Gout Terms Defined: Polyarticular Gout

Welcome as we premiere another segment here at Got Gout? called Gout Terms Defined; what it is about is pretty much self-explanatory.

Definition of “polyarticular gout”

Today’s term is actually quite simple, even though it may seem and sound medically deep. “Polyarticular” comes from the Latin word articulus, which means joint or a joint. Polyarticular gout is nothing but gout that happens on multiple joints at the same time. It is the opposite of monoarticular gout, which is gout happening at only one joint. Most gout cases—even yours, probably—as long as only one joint is affected per episode is technically monoarticular gout.

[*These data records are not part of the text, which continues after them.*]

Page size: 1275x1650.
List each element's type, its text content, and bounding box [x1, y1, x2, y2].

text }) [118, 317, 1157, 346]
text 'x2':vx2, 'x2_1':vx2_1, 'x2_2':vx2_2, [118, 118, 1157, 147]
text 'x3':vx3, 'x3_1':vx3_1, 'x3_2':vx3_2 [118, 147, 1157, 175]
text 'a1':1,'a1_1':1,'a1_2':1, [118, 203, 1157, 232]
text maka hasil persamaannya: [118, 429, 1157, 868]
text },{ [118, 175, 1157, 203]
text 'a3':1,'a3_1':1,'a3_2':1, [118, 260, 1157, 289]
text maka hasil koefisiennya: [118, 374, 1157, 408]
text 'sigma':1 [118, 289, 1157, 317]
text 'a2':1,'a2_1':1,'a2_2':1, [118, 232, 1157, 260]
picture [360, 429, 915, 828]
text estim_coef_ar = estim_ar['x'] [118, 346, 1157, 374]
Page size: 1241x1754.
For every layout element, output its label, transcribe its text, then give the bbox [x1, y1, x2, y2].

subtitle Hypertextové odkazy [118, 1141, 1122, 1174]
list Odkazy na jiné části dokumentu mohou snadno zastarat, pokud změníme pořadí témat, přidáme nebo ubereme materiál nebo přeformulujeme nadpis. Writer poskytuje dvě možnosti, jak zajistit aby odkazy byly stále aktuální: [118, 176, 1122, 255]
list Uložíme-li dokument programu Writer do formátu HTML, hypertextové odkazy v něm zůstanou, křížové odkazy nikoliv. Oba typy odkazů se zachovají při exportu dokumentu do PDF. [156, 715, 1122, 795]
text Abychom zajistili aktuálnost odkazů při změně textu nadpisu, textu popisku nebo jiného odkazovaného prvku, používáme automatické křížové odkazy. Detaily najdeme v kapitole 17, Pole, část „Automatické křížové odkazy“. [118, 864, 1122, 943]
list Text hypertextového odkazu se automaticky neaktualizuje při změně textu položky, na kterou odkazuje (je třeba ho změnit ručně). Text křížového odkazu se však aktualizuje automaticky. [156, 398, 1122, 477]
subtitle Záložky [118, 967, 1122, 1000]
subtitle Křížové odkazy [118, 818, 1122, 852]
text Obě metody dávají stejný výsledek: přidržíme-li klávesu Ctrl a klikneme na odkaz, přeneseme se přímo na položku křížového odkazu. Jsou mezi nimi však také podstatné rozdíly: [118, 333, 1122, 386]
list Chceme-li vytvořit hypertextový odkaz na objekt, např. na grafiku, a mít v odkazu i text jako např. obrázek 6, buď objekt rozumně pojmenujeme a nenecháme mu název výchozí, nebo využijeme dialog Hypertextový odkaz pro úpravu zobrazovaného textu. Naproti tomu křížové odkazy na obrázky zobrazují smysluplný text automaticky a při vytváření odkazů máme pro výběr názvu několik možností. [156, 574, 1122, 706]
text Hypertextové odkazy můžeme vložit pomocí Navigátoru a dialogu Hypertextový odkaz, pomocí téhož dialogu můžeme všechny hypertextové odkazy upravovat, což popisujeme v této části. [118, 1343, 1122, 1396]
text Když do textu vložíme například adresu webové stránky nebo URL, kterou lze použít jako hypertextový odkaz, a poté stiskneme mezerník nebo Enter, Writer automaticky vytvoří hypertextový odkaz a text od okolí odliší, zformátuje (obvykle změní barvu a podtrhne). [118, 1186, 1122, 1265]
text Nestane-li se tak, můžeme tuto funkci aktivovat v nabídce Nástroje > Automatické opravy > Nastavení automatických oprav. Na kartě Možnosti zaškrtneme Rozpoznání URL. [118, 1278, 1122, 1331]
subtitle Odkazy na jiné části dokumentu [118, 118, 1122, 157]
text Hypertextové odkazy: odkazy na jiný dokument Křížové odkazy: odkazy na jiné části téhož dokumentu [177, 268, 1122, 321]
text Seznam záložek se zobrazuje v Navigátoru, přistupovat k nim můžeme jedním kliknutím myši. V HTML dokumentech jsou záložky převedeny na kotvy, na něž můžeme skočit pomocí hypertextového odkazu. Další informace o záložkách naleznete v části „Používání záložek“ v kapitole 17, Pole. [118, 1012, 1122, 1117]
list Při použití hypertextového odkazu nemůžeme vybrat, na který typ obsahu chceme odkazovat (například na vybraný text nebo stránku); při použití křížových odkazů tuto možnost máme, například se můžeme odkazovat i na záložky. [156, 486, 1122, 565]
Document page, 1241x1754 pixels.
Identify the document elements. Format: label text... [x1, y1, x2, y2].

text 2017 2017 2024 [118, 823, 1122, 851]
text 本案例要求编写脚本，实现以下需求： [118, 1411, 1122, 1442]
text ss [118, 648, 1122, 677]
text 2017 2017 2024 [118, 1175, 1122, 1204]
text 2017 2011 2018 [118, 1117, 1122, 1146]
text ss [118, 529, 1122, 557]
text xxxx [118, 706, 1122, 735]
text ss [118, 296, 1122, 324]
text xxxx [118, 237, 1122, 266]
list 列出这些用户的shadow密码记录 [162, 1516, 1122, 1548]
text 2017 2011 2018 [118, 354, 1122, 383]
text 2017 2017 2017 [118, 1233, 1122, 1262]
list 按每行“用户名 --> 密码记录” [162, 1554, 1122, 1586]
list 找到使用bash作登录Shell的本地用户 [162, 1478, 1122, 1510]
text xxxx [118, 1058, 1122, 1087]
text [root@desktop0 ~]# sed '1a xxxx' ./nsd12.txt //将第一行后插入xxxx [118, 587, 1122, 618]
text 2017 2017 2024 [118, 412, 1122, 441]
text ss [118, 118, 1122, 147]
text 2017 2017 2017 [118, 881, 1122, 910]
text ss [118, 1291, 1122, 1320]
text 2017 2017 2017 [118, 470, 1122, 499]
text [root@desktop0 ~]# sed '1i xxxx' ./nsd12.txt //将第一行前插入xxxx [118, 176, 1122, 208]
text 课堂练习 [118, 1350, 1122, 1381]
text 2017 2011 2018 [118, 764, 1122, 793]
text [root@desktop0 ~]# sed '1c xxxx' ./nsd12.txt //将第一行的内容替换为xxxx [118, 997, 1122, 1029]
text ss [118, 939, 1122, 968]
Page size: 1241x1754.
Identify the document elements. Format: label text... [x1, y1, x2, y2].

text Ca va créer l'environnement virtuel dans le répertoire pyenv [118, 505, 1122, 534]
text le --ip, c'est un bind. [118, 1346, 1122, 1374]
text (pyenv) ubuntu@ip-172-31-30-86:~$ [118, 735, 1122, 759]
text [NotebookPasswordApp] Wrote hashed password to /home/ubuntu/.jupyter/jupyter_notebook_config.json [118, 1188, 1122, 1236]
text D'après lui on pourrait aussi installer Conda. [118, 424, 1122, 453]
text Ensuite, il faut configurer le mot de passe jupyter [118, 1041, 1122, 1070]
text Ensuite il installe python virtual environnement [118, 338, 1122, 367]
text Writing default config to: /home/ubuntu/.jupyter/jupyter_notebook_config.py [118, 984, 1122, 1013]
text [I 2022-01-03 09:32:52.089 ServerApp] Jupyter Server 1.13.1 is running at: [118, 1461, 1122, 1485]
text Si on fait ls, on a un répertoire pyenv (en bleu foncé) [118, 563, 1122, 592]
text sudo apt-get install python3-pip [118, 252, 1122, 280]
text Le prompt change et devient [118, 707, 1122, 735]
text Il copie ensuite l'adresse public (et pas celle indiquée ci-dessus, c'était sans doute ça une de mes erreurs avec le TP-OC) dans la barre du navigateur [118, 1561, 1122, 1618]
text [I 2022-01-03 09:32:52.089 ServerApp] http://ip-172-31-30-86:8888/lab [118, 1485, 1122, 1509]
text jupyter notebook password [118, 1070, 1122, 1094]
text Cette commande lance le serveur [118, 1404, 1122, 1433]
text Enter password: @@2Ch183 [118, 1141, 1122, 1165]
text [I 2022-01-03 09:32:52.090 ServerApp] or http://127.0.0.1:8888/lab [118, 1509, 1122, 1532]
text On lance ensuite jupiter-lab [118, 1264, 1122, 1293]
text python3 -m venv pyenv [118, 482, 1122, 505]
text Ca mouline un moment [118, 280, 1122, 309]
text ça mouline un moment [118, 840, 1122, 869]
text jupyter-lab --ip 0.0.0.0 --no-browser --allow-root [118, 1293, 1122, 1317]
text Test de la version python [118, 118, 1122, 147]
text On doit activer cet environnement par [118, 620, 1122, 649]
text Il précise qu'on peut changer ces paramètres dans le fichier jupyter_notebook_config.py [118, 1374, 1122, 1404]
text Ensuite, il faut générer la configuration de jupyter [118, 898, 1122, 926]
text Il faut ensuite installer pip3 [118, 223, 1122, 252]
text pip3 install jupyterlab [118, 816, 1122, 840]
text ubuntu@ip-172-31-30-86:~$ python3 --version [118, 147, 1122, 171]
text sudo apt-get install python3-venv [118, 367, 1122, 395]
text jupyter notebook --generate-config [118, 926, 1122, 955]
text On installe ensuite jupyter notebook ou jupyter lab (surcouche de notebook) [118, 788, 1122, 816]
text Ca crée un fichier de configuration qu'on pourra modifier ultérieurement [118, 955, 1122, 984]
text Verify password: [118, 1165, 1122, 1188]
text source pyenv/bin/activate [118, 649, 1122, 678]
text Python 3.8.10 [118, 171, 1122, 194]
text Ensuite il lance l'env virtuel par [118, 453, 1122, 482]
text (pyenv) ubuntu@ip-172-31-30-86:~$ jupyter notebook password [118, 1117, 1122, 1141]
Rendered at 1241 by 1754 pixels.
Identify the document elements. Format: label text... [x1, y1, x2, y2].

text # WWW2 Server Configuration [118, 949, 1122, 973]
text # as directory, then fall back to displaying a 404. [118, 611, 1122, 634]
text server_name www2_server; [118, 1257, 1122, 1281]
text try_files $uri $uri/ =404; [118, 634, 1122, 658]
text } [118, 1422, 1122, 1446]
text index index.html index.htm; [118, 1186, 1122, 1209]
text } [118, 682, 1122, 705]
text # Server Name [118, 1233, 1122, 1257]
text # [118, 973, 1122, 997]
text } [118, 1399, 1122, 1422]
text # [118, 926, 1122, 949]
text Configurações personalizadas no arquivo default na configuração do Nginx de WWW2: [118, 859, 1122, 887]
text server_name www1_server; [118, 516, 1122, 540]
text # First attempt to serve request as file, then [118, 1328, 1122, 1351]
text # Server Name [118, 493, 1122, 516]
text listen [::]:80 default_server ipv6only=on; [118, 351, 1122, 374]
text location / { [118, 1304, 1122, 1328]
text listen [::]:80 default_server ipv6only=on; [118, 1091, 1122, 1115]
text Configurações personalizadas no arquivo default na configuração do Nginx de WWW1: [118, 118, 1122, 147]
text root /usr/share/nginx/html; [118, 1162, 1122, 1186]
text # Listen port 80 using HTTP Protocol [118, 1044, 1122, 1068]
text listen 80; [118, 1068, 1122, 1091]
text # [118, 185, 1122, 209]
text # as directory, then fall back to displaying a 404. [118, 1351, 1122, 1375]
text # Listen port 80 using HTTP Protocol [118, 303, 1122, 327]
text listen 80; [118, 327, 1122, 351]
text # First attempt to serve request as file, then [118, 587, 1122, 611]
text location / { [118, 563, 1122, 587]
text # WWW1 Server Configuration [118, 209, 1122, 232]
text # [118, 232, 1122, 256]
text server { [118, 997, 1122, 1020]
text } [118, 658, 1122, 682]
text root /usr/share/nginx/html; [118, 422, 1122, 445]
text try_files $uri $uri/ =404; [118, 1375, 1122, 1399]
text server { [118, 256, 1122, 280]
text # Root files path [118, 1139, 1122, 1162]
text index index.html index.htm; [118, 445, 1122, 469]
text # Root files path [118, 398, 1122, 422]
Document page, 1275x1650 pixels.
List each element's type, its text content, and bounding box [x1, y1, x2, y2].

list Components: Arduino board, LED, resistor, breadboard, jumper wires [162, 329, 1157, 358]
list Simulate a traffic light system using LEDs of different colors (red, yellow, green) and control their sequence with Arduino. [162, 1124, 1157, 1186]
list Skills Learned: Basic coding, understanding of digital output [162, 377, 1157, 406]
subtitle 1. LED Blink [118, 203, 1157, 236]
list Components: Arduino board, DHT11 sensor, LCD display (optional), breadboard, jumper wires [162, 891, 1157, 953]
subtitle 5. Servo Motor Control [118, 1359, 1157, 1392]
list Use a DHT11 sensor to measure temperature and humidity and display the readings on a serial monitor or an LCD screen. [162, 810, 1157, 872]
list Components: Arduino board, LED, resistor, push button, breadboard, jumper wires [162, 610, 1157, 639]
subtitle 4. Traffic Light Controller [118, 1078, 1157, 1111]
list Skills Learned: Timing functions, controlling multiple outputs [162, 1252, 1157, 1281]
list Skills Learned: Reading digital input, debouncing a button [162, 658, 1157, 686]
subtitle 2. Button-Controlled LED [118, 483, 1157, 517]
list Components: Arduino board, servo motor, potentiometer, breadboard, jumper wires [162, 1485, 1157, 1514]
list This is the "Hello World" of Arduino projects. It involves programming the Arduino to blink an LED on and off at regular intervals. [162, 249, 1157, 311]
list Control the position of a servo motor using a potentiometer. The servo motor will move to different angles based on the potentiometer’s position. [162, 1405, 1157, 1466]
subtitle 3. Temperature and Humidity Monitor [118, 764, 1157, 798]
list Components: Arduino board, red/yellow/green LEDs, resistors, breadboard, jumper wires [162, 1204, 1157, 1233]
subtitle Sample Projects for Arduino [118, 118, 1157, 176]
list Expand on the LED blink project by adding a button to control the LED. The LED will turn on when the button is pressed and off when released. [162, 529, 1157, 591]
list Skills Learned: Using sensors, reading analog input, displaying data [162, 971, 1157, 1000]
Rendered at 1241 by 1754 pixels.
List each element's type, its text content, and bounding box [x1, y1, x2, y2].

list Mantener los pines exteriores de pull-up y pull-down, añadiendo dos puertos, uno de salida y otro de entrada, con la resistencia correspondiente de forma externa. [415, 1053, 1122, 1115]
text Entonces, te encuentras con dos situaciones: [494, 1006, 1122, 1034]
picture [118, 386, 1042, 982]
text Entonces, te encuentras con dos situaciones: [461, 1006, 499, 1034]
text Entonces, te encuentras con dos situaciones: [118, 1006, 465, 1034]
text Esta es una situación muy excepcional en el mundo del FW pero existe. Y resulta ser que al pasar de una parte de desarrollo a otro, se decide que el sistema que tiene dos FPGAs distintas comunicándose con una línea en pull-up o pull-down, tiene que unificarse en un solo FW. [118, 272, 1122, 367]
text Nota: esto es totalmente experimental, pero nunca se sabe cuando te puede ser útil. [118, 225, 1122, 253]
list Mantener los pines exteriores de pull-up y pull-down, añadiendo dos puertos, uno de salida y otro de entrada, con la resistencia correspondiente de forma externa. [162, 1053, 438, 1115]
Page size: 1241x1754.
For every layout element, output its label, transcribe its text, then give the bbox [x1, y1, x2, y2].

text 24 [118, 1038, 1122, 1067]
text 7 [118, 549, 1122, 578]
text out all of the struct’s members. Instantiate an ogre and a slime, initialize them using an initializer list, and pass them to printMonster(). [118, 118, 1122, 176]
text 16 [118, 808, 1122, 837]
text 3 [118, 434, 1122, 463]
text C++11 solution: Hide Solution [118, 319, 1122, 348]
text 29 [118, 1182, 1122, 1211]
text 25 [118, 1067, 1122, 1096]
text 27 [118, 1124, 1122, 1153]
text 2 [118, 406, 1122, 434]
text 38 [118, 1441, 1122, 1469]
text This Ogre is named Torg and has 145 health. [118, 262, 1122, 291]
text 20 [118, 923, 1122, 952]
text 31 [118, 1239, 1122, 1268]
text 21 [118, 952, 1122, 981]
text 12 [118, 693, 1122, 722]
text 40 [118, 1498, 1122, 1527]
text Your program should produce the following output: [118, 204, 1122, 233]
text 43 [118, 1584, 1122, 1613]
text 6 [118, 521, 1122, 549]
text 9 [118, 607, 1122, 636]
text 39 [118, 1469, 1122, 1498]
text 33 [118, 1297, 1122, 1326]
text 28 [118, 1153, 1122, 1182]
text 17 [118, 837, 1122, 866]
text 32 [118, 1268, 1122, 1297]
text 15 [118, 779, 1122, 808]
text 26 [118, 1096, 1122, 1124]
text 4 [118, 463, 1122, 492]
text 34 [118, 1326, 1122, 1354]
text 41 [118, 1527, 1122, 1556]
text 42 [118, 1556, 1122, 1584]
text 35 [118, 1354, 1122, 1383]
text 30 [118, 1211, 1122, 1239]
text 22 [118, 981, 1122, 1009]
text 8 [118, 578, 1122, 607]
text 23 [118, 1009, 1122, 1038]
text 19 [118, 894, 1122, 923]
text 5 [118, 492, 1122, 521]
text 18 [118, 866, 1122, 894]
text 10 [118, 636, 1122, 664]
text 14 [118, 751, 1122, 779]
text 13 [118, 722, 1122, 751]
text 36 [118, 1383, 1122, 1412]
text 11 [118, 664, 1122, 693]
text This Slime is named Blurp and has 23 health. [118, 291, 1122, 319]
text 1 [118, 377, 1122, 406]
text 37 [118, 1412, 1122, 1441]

Polyarticular gout happens; I would imagine it to be really painful and disturbing, as one is too much to handle already. They also say that it can happen to first-timers, accounting for about fifteen percent of recorded cases.

You might also encounter the term being paired with words such as “acute” and “tophaceous.” For example, acute polyarticular gout or tophaceous polyarticular gout. Acute in medicine simply means happening only once or in a short term. It is the opposite of chronic which is long term or recurring. Tophaceous is how one would describe the occurrence or presence of tophi. We just previously defined tophus (singular of tophi), which is the deposit of uric acid crystals enough to form a nodule or bulge out of the skin.